In the **Means of One-Way ANOVA** table, the confidence intervals (CI) are ranges of values that are likely to contain the true mean of each population. The confidence intervals are calculated using the pooled standard deviation. The pooled standard deviation is an estimate of the common standard deviation for all levels. The pooled standard deviation is the standard deviation of all data points around their group mean (not around the overall mean). Larger groups have a proportionally greater influence on the overall estimate of the pooled standard deviation. So the confidence intervals there are not the same as the confidence intervals that were calculated by individual samples.


.. image:: images/anova_1way2.png
   :align: center

Use the confidence interval to assess the estimate of the population mean for each group. For example, with a 95% confidence level, you can be 95% confident that the confidence interval contains the group mean.

Mean Comparison
---------------

The null hypothesis of the One-Way ANOVA test is that the population means of all groups are equal. When the p-value is less than the significance level, the alternative hypothesis is that at least one of the population means is not equal to the others. At this point, it's a good idea to perform a comparison analysis to identify pairs of groups that are significantly different.

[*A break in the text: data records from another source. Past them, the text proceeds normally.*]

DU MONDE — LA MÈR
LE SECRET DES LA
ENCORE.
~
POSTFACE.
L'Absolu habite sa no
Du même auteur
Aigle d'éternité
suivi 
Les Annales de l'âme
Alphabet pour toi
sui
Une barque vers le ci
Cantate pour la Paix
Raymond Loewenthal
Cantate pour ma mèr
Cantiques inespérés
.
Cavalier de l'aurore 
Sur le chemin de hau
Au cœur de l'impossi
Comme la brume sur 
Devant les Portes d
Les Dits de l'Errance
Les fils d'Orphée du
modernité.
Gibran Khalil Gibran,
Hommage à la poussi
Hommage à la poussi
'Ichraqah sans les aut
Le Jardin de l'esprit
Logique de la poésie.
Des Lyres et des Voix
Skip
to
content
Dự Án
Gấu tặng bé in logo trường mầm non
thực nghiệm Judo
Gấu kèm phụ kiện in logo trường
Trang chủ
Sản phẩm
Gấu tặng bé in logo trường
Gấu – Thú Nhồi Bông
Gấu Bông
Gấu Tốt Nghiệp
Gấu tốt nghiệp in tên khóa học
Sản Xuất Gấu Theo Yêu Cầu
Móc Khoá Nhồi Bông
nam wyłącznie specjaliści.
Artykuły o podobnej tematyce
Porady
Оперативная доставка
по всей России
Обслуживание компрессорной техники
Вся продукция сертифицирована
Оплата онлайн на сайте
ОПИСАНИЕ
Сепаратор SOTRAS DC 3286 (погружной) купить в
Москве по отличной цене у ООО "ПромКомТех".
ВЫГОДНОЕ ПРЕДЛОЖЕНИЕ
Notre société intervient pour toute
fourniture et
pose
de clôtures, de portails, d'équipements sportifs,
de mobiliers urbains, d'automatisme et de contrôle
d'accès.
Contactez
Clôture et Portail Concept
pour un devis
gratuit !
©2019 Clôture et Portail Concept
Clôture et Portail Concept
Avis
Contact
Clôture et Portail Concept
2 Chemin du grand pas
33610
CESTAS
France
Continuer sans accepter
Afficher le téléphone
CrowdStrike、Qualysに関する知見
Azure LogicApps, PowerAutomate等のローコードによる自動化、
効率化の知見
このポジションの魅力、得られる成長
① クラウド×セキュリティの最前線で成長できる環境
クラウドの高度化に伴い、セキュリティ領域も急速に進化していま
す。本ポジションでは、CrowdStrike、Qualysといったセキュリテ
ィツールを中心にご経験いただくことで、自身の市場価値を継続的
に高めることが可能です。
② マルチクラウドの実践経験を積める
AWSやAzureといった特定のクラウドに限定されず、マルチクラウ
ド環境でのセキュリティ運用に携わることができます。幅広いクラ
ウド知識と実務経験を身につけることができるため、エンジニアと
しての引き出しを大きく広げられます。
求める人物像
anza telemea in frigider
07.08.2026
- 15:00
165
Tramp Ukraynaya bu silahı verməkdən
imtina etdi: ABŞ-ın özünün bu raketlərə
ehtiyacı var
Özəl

Continue using the data file `gasket.pickle` from the previous example, but change the group column to `Parts`. The p-value is less than typical significance levels.

.. code-block:: none

  ---- Oneway Anova ----
  Analysis of Variance
  +---------+----+-----------+----------+---------+---------+
  |  Source | DF |  Adj. SS  | Adj. MS  | F Ratio | P Value |
  +---------+----+-----------+----------+---------+---------+
  | Between | 4  | 12791.133 | 3197.783 | 113.935 |  0.000  |
  |  Within | 25 |  701.667  |  28.067  |         |         |
  |  Total  | 29 | 13492.800 |          |         |         |
  +---------+----+-----------+----------+---------+---------+

In this case, the adjusted mean squares within the group are much lower than those between the groups, and the p-value is lower than the significance level. The null hypothesis that means are equal in all groups should be rejected. Use the `Mean Comparison` tool and select `Each pair student's t` to find out which groups may have different mean values. Select data as in the one-way ANOVA, and check `Each pair student's t` to run the calculation.

.. code-block:: none

  ---- Means Comparisons ----
  t test p value matrix, H0: u1 == u2, H1: u1 != u2
  +---+------+------+------+------+
  |   |  1   |  2   |  3   |  4   |
  +---+------+------+------+------+
  | 2 | 0.00 |      |      |      |
  | 3 | 0.00 | 0.00 |      |      |
  | 4 | 0.00 | 0.00 | 0.36 |      |
  | 5 | 0.00 | 0.00 | 0.00 | 0.00 |
  +---+------+------+------+------+
  
  Connecting Report
  +----------+-------+---------+
  | Grouping | Level |   Mean  |
  +----------+-------+---------+
  | A        |   2   | 206.167 |
  |   B      |   4   | 184.833 |
  |   B      |   3   | 182.000 |
  |     C    |   1   | 158.000 |
  |       D  |   5   | 148.000 |
  +----------+-------+---------+

The method is to perform t-test mean to each pair of the groups. The first table shows the p-value of the t-test result. For this case only part 3 and part 4 have their t-test p-value greater than the significance level, which was set by the Alpha value.

The second table groups the samples having t-test p-value greater than the significance level. One sample can be included into multiple groups, while each sample in one same group will have t-test p-value greater than the significance level. In another word, for each group, all the samples have a same mean value.